Rata Gordon
“Dreaming with my body” follows on from a previous article by Rata Gordon, “Expressive Arts Therapy: Arts-based research and new motherhood”, which you can read here.
Motherhood is undervalued. And I feel like my culture’s view of what a mother should be is limited. I have a sense of somehow trying to claw back a self that is individuated from my child and active in the public sphere, because the question looms: is being just a mother enough? And what constitutes a good enough mother in the face of climate change, mass extinctions and a global mental health crisis? My child must live in this world.
I am trying to be intimate with the world around me, feeling the sharp edges with my toe and tasting the salt water with my tongue.
I wonder whether Attachment Theory’s usual version of a good enough mother, in terms of wiping your child’s nose, having ordinary devotion, cuts it. How can I nurture not only my own child, but the world that I am bringing her into, and all that I love?

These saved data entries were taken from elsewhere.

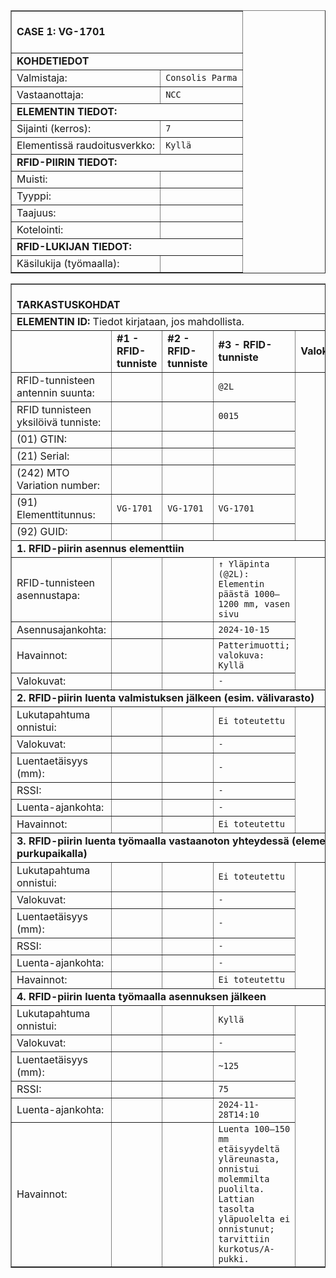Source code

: <table border="1" cellspacing="0" cellpadding="0">
<tbody>
<tr><td colspan="2"><br><strong>CASE 1: VG-1701</strong><br><br></td></tr>

<tr><td colspan="2"><strong>KOHDETIEDOT</strong></td></tr>
<tr>
  <td>Valmistaja:</td>
  <td><code>Consolis Parma</code></td>
</tr>
<tr>
  <td>Vastaanottaja:</td>
  <td><code>NCC</code></td>
</tr>
<tr><td colspan="2"><strong>ELEMENTIN TIEDOT:</strong><br></td></tr>
<tr>
  <td>Sijainti (kerros):</td>
  <td><code>7</code></td>
</tr>
<tr>
  <td>Elementissä raudoitusverkko:</td>
  <td><code>Kyllä</code></td>
</tr>
<tr><td colspan="2"><strong>RFID-PIIRIN TIEDOT:</strong></td></tr>
<tr>
  <td>Muisti:</td>
  <td><code></code></td>
</tr>
<tr>
  <td>Tyyppi:</td>
  <td><code></code></td>
</tr>
<tr>
  <td>Taajuus:</td>
  <td><code></code></td>
</tr>
<tr>
  <td>Kotelointi:</td>
  <td><code></code></td>
</tr>

<tr><td colspan="2"><strong>RFID-LUKIJAN TIEDOT:</strong></td></tr>
<tr>
  <td>Käsilukija (työmaalla):</td>
  <td><code></code></td>
</tr>
</tbody>
</table>
<table border="1" cellspacing="0" cellpadding="0">
  <tbody>
    <tr><td colspan="5"><br><strong>TARKASTUSKOHDAT</strong><br></td></tr>
    <tr><td colspan="5"><strong>ELEMENTIN ID:</strong> Tiedot kirjataan, jos mahdollista.</td></tr>
    <tr>
      <td></td>
      <td><strong>#1 - RFID-tunniste</strong></td>
      <td><strong>#2 - RFID-tunniste</strong></td>
      <td><strong>#3 - RFID-tunniste</strong></td>
      <td><strong>Valokuva</strong></td>
    </tr>
    <tr>
      <td>RFID-tunnisteen antennin suunta:</td>
      <td><code></code></td>
      <td><code></code></td>
      <td><code>@2L</code></td>
      <td rowspan="7"></td>
    </tr>
    <tr>
      <td>RFID tunnisteen yksilöivä tunniste:</td>
      <td><code></code></td>
      <td><code></code></td>
      <td><code>0015</code></td>
    </tr>
    <tr>
      <td>(01) GTIN:</td>
      <td><code></code></td><td><code></code></td><td><code></code></td>
    </tr>
    <tr>
      <td>(21) Serial:</td>
      <td><code></code></td><td><code></code></td><td><code></code></td>
    </tr>
    <tr>
      <td>(242) MTO Variation number:</td>
      <td><code></code></td><td><code></code></td><td><code></code></td>
    </tr>
    <tr>
      <td>(91) Elementtitunnus:</td>
      <td><code>VG-1701</code></td><td><code>VG-1701</code></td><td><code>VG-1701</code></td>
    </tr>
    <tr>
      <td>(92) GUID:</td>
      <td><code></code></td><td><code></code></td><td><code></code></td>
    </tr>
    <tr><td colspan="5"><strong>1. RFID-piirin asennus elementtiin</strong></td></tr>
    <tr>
      <td>RFID-tunnisteen asennustapa:</td>
      <td><code></code></td>
      <td><code></code></td>
      <td><code>↑ Yläpinta (@2L): Elementin päästä 1000–1200 mm, vasen sivu</code></td>
      <td rowspan="4"></td>
    </tr>
    <tr>
      <td>Asennusajankohta:</td>
      <td><code></code></td><td><code></code></td><td><code>2024-10-15</code></td>
    </tr>
    <tr>
      <td>Havainnot:</td>
      <td><code></code></td><td><code></code></td><td><code>Patterimuotti; valokuva: Kyllä</code></td>
    </tr>
    <tr>
      <td>Valokuvat:</td>
      <td><code></code></td><td><code></code></td><td><code>-</code></td>
    </tr>
    <tr><td colspan="5"><strong>2. RFID-piirin luenta valmistuksen jälkeen (esim. välivarasto)</strong></td></tr>
    <tr>
      <td>Lukutapahtuma onnistui:</td>
      <td><code></code></td><td><code></code></td><td><code>Ei toteutettu</code></td>
      <td rowspan="6"></td>
    </tr>
    <tr>
      <td>Valokuvat:</td>
      <td><code></code></td><td><code></code></td><td><code>-</code></td>
    </tr>
    <tr>
      <td>Luentaetäisyys (mm):</td>
      <td><code></code></td><td><code></code></td><td><code>-</code></td>
    </tr>
    <tr>
      <td>RSSI:</td>
      <td><code></code></td><td><code></code></td><td><code>-</code></td>
    </tr>
    <tr>
      <td>Luenta-ajankohta:</td>
      <td><code></code></td><td><code></code></td><td><code>-</code></td>
    </tr>
    <tr>
      <td>Havainnot:</td>
      <td><code></code></td><td><code></code></td><td><code>Ei toteutettu</code></td>
    </tr>
    <tr><td colspan="5"><strong>3. RFID-piirin luenta työmaalla vastaanoton yhteydessä (elementin purkupaikalla)</strong></td></tr>
    <tr>
      <td>Lukutapahtuma onnistui:</td>
      <td><code></code></td><td><code></code></td><td><code>Ei toteutettu</code></td>
      <td rowspan="6"></td>
    </tr>
    <tr>
      <td>Valokuvat:</td>
      <td><code></code></td><td><code></code></td><td><code>-</code></td>
    </tr>
    <tr>
      <td>Luentaetäisyys (mm):</td>
      <td><code></code></td><td><code></code></td><td><code>-</code></td>
    </tr>
    <tr>
      <td>RSSI:</td>
      <td><code></code></td><td><code></code></td><td><code>-</code></td>
    </tr>
    <tr>
      <td>Luenta-ajankohta:</td>
      <td><code></code></td><td><code></code></td><td><code>-</code></td>
    </tr>
    <tr>
      <td>Havainnot:</td>
      <td><code></code></td><td><code></code></td><td><code>Ei toteutettu</code></td>
    </tr>
    <tr><td colspan="5"><strong>4. RFID-piirin luenta työmaalla asennuksen jälkeen</strong></td></tr>
    <tr>
      <td>Lukutapahtuma onnistui:</td>
      <td><code></code></td><td><code></code></td><td><code>Kyllä</code></td>
      <td rowspan="6"></td>
    </tr>
    <tr>
      <td>Valokuvat:</td>
      <td><code></code></td><td><code></code></td><td><code>-</code></td>
    </tr>
    <tr>
      <td>Luentaetäisyys (mm):</td>
      <td><code></code></td><td><code></code></td><td><code>~125</code></td>
    </tr>
    <tr>
      <td>RSSI:</td>
      <td><code></code></td><td><code></code></td><td><code>75</code></td>
    </tr>
    <tr>
      <td>Luenta-ajankohta:</td>
      <td><code></code></td><td><code></code></td><td><code>2024-11-28T14:10</code></td>
    </tr>
    <tr>
      <td>Havainnot:</td>
      <td><code></code></td><td><code></code></td>
      <td><code>Luenta 100–150 mm etäisyydeltä yläreunasta, onnistui molemmilta puolilta. Lattian tasolta yläpuolelta ei onnistunut; tarvittiin kurkotus/A-pukki.</code></td>
    </tr>
  </tbody>
</table>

I have found that there is no greater opportunity for being told how to think, act, breathe and scratch my nose than becoming a mother. A whole flurry of social and cultural institutions, norms and practices would like to dictate how I mother, and who I am now that I’m a mother. They land like fine silt, becoming denser and heavier with time if I don’t move beneath them.
I want to feel that the stories I tell are true, but I also want to show that there are other possible untold stories lingering underneath and in between.




Miscarriage can be a difficult experience. It feels delicate for me still, although it has been several years since my last miscarriage. There is a silence that accompanies this kind of loss, a lack of conversation, a lack of acknowledgement, a problem of knowing how to say how it is, and to whom. Dolphins and whales tell their grief through action and their way of speaking has provided me – after a long time – with a way to find some human language to express my own ‘long swim’.